We believe the new legislation is a positive step, but not a panacea. To truly improve outcomes, we must understand how savers think about pensions and rethink our own approach.

The future is now 

Pensions are often viewed in isolation, disconnected from everyday financial pressures – a divide the industry has long reinforced by treating them as standalone products rather than part of overall financial wellbeing.

Yet, choices about mortgages or bills are interwoven with retirement planning. A saver deciding whether to overpay their mortgage or contribute more to their pension is making a trade-off that affects future income
and security. 

By recognising these connections and adopting a holistic approach, we can support savers’ immediate needs while securing long-term outcomes. Guided income solutions can balance short-term spending with future growth. 

Improving outcomes requires more than good products – it demands a joined-up approach that engages savers early and supports them throughout the journey.

Empowering engagement

The new legislative framework is an opportunity to rethink the saver journey from enrolment to retirement and beyond. 

Early engagement is our goal, but it is not guaranteed. Savers have competing priorities, so solutions must be simple, accessible, and supported by timely guidance. Some will still prefer a pension on rails – keeping things simple with minimum effort. 

We must assume limited engagement and provide a path to access and spend their savings wisely.

X must mark the spot 

Auto enrolment has secured long-term savings for millions across the UK, but its hands-off design has reduced engagement. By placing the burden on employers and providers to manage enrolment and default strategies, it simplifies saving—but often delays saver involvement until retirement is near.

Accumulation strategies generally do a good job of placing savers on the right road to retirement; it’s during decumulation where the journey becomes more uncertain.

Helping the vulnerable 

Supporting vulnerable customers is important throughout their lifecycle, particularly near retirement. The shift from passive saving to complex decumulation leaves many savers vulnerable.

Once retirement approaches, they must become ‘experts’ on tax, investments, and decumulation strategies. 

We must work harder to set appropriate decumulation strategies, giving members the support to manage their income.

We can help savers set a clear destination by:

▪ Improving support at retirement and beyond through clear, timely communications. 

▪ Offering guided income solutions that provide a seamless journey from accumulation to decumulation.

▪ Giving customers flexibility to make their own choices in retirement, backed by support that enables it. 

A frictionless retirement  

At retirement, savers want the transition from saving to spending to be frictionless, intuitive, and secure. For us, this means designing solutions around three core principles:

▪ Design for the real world– Build systems and support for disengaged savers.

▪ Keep things simple – Provide savers with straightforward, clear options.

▪ Link savings to income – Offer savers a simple investment solution that protects savings when drawing income.

Putting members first

We regularly ask members what matters to them. This enables us to create the best possible outcomes based on our three principles and the Pension Schemes Bill.

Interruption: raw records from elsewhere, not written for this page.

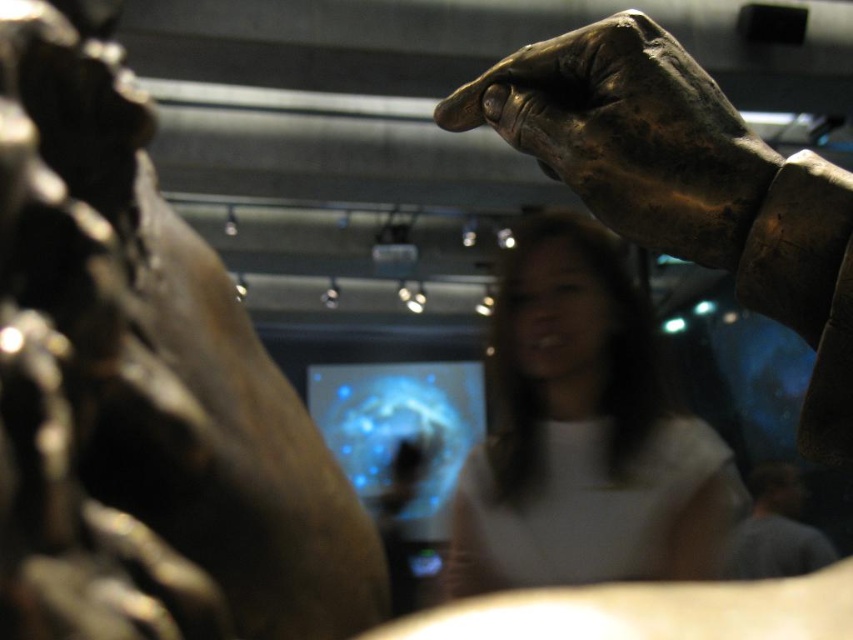
Is shiny bronze statue at upper left taller than bronze textured hand at upper right?

Correct, shiny bronze statue at upper left is much taller as bronze textured hand at upper right.

Is shiny bronze statue at upper left shorter than bronze textured hand at upper right?

No, shiny bronze statue at upper left is not shorter than bronze textured hand at upper right.

Measure the distance between point (76, 248) and camera.

The distance of point (76, 248) from camera is 16.77 centimeters.

The image size is (853, 640). I want to click on shiny bronze statue at upper left, so click(x=143, y=388).

Between white matte shirt at center and bronze textured hand at upper right, which one is positioned higher?

bronze textured hand at upper right is higher up.

Between white matte shirt at center and bronze textured hand at upper right, which one has more height?

With more height is white matte shirt at center.

Between point (712, 561) and point (546, 51), which one is positioned behind?

The point (712, 561) is behind.

The width and height of the screenshot is (853, 640). In order to click on white matte shirt at center in this screenshot , I will do `click(583, 435)`.

Can you confirm if shiny bronze statue at upper left is positioned below white matte shirt at center?

Actually, shiny bronze statue at upper left is above white matte shirt at center.

Locate an element on the screen. shiny bronze statue at upper left is located at coordinates (143, 388).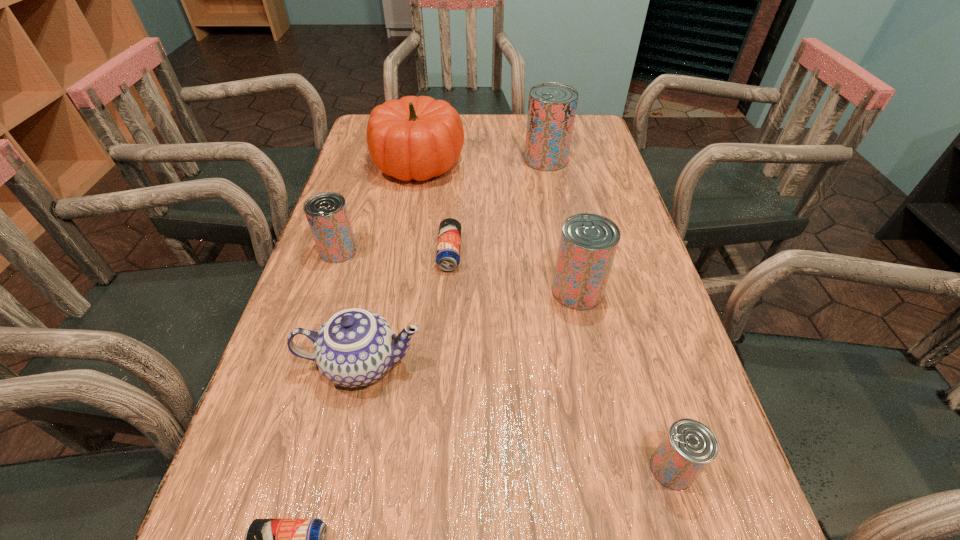
Locate an element on the screen. beer can positioned at the far edge is located at coordinates (552, 106).

Image resolution: width=960 pixels, height=540 pixels. In order to click on pumpkin situated at the far edge in this screenshot , I will do `click(419, 138)`.

Locate an element on the screen. The width and height of the screenshot is (960, 540). pumpkin present at the left edge is located at coordinates (419, 138).

Locate an element on the screen. Image resolution: width=960 pixels, height=540 pixels. chinaware at the left edge is located at coordinates (355, 347).

At what (x,y) coordinates should I click in order to perform the action: click on beer can located at the left edge. Please return your answer as a coordinate pair (x, y). The image size is (960, 540). Looking at the image, I should click on (327, 214).

Identify the location of object located at the far left corner. The width and height of the screenshot is (960, 540). (419, 138).

Where is `object situated at the far right corner`? object situated at the far right corner is located at coordinates (552, 106).

Identify the location of vacant space at the far edge. The image size is (960, 540). (506, 121).

The image size is (960, 540). What are the coordinates of `vacant space at the left edge of the desktop` in the screenshot? It's located at (269, 372).

In the image, there is a desktop. At what (x,y) coordinates should I click in order to perform the action: click on free space at the right edge. Please return your answer as a coordinate pair (x, y). The width and height of the screenshot is (960, 540). Looking at the image, I should click on (632, 251).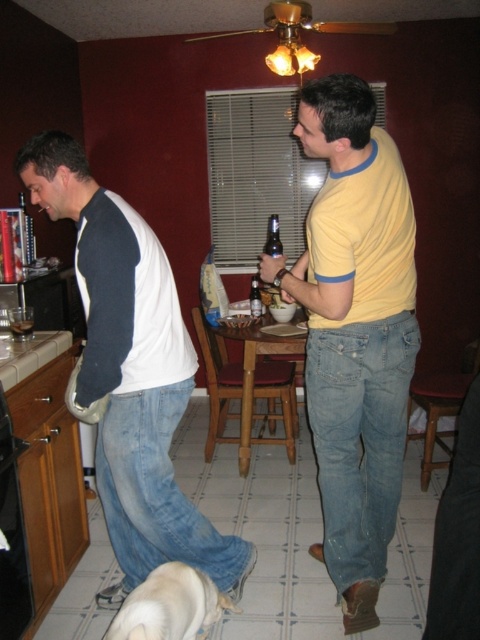
Is yellow matte shirt at center bigger than matte glass beer bottle at center?

Indeed, yellow matte shirt at center has a larger size compared to matte glass beer bottle at center.

What do you see at coordinates (355, 332) in the screenshot?
I see `yellow matte shirt at center` at bounding box center [355, 332].

Where is `yellow matte shirt at center`? Image resolution: width=480 pixels, height=640 pixels. yellow matte shirt at center is located at coordinates (355, 332).

Based on the photo, measure the distance between point (105, 385) and camera.

They are 1.74 meters apart.

Describe the element at coordinates (131, 372) in the screenshot. I see `white cotton shirt at left` at that location.

Between point (134, 244) and point (253, 291), which one is positioned in front?

Point (134, 244) is in front.

Locate an element on the screen. This screenshot has width=480, height=640. white cotton shirt at left is located at coordinates (131, 372).

Which is behind, point (202, 612) or point (16, 332)?

Point (16, 332)

Which is in front, point (197, 595) or point (12, 324)?

Point (197, 595) is in front.

You are a GUI agent. You are given a task and a screenshot of the screen. Output one action in this format:
    pyautogui.click(x=<x>, y=<y>)
    Task: Click on the white fur dog at lower center
    The width and height of the screenshot is (480, 640).
    Given the screenshot: What is the action you would take?
    pyautogui.click(x=169, y=605)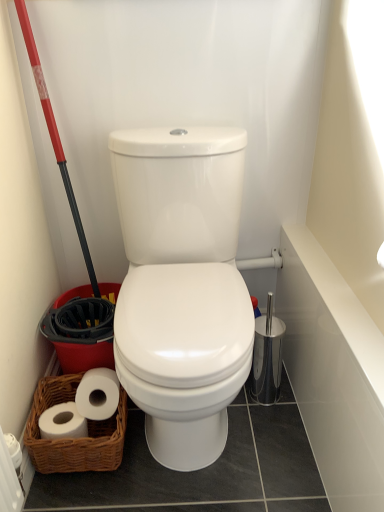
In order to face red plastic shovel at left, should I rotate leftwards or rightwards?

To face it directly, rotate left by 16.519 degrees.

What is the approximate width of white glossy bath at upper right?

white glossy bath at upper right is 3.17 inches in width.

This screenshot has height=512, width=384. Find the location of `woven brown basket at lower left`. woven brown basket at lower left is located at coordinates (74, 439).

Is woven brown basket at lower left oriented away from white glossy bath at upper right?

No, woven brown basket at lower left's orientation is not away from white glossy bath at upper right.

Is white glossy bath at upper right a part of woven brown basket at lower left?

No, white glossy bath at upper right is located outside of woven brown basket at lower left.

Can you tell me how much woven brown basket at lower left and white glossy bath at upper right differ in facing direction?

The facing directions of woven brown basket at lower left and white glossy bath at upper right are 90.6 degrees apart.

Would you consider woven brown basket at lower left to be distant from red plastic shovel at left?

No, woven brown basket at lower left is not far from red plastic shovel at left.

Which object is positioned more to the right, woven brown basket at lower left or red plastic shovel at left?

From the viewer's perspective, woven brown basket at lower left appears more on the right side.

Does woven brown basket at lower left contain red plastic shovel at left?

Actually, red plastic shovel at left is outside woven brown basket at lower left.

Which point is more distant from viewer, (29, 421) or (56, 126)?

The point (56, 126) is behind.

From the image's perspective, which one is positioned lower, white glossy bath at upper right or woven brown basket at lower left?

From the image's view, woven brown basket at lower left is below.

From a real-world perspective, which is physically above, white glossy bath at upper right or woven brown basket at lower left?

From a 3D spatial view, white glossy bath at upper right is above.

Which object is further away from the camera taking this photo, white glossy bath at upper right or woven brown basket at lower left?

woven brown basket at lower left.

From the image's perspective, is red plastic shovel at left on woven brown basket at lower left?

Yes, from the image's perspective, red plastic shovel at left is on top of woven brown basket at lower left.

Is red plastic shovel at left thinner than woven brown basket at lower left?

Yes, red plastic shovel at left is thinner than woven brown basket at lower left.

Consider the image. Measure the distance from red plastic shovel at left to woven brown basket at lower left.

red plastic shovel at left is 13.11 inches away from woven brown basket at lower left.

Is red plastic shovel at left oriented towards woven brown basket at lower left?

Yes, red plastic shovel at left is facing woven brown basket at lower left.

From a real-world perspective, which object stands above the other?

In real-world perspective, red plastic shovel at left is above.

Considering the sizes of objects red plastic shovel at left and white glossy bath at upper right in the image provided, who is thinner, red plastic shovel at left or white glossy bath at upper right?

white glossy bath at upper right is thinner.

Considering the sizes of red plastic shovel at left and white glossy bath at upper right in the image, is red plastic shovel at left taller or shorter than white glossy bath at upper right?

In the image, red plastic shovel at left appears to be taller than white glossy bath at upper right.

Is white glossy bath at upper right surrounded by red plastic shovel at left?

No, white glossy bath at upper right is not inside red plastic shovel at left.

Considering the sizes of objects white glossy bath at upper right and red plastic shovel at left in the image provided, who is wider, white glossy bath at upper right or red plastic shovel at left?

With larger width is red plastic shovel at left.

You are a GUI agent. You are given a task and a screenshot of the screen. Output one action in this format:
    pyautogui.click(x=<x>, y=<y>)
    Task: Click on the bath in front of the red plastic shovel at left
    
    Given the screenshot: What is the action you would take?
    pyautogui.click(x=333, y=372)

Is white glossy bath at upper right positioned far away from red plastic shovel at left?

No, white glossy bath at upper right is not far away from red plastic shovel at left.

Locate an element on the screen. The image size is (384, 512). bath lying on the right of woven brown basket at lower left is located at coordinates (333, 372).

This screenshot has width=384, height=512. Identify the location of basket below the red plastic shovel at left (from the image's perspective). (74, 439).

Based on their spatial positions, is red plastic shovel at left or woven brown basket at lower left closer to white glossy bath at upper right?

woven brown basket at lower left is closer to white glossy bath at upper right.

Considering their positions, is white glossy bath at upper right positioned closer to red plastic shovel at left than woven brown basket at lower left?

woven brown basket at lower left is closer to red plastic shovel at left.

Based on their spatial positions, is woven brown basket at lower left or red plastic shovel at left further from white glossy bath at upper right?

red plastic shovel at left is further to white glossy bath at upper right.

Estimate the real-world distances between objects in this image. Which object is closer to woven brown basket at lower left, white glossy bath at upper right or red plastic shovel at left?

red plastic shovel at left is positioned closer to the anchor woven brown basket at lower left.

Which object lies further to the anchor point red plastic shovel at left, woven brown basket at lower left or white glossy bath at upper right?

white glossy bath at upper right.

Estimate the real-world distances between objects in this image. Which object is closer to woven brown basket at lower left, red plastic shovel at left or white glossy bath at upper right?

red plastic shovel at left.

This screenshot has height=512, width=384. What are the coordinates of `basket between red plastic shovel at left and white glossy bath at upper right from left to right` in the screenshot? It's located at (74, 439).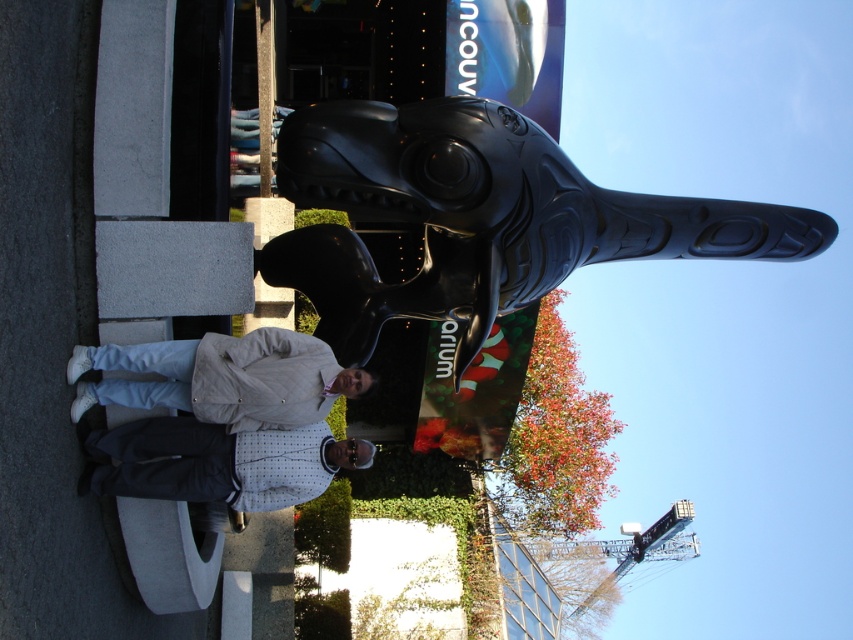
You are a photographer trying to capture a photo of the black polished whale at center and the beige fabric jacket at lower center. Which object should you focus on first if you want to ensure both are in sharp focus?

The black polished whale at center is larger in size than the beige fabric jacket at lower center, so you should focus on the larger object first to ensure both are in sharp focus.

Based on the photo, you are a photographer trying to capture a photo of the black polished whale at center and the beige fabric jacket at lower center. The minimum distance required between the camera and the subject for clear focus is 20 feet. Can you take a photo of both subjects clearly without moving the camera or the subjects?

The black polished whale at center and beige fabric jacket at lower center are 25.52 feet apart. Since the minimum focus distance is 20 feet, and the distance between them is greater than that, you can capture both subjects clearly in the photo.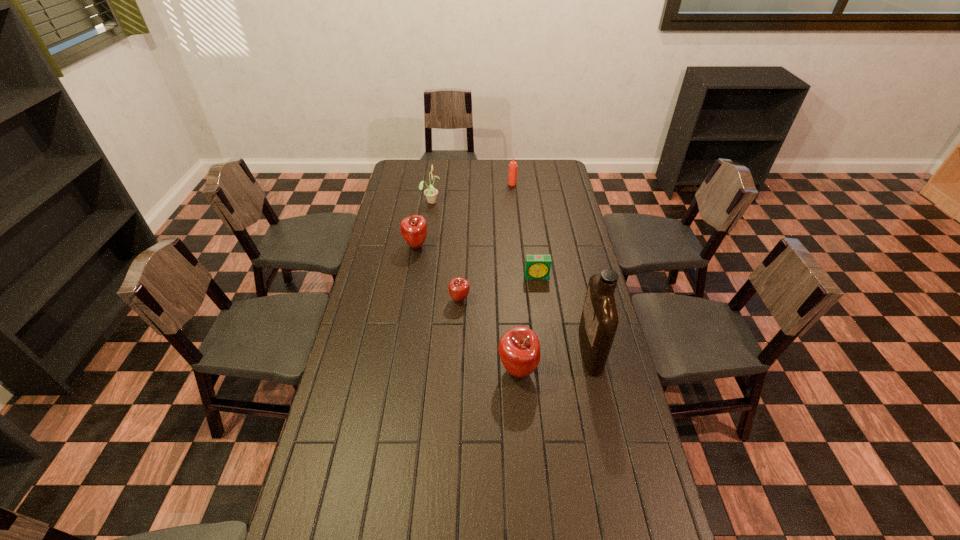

The industry must evolve from simply helping people save to helping them spend wisely and sustainably. Seamless, accessible guided income strategies are essential to a holistic approach.

By strengthening support at retirement and beyond, we can harness the benefits of the Pension Schemes Bill and continue putting savers at the heart of everything we do. 

I’m looking forward to sharing more about our three core principles and how they can help savers build more sustainable and secure retirements in future updates.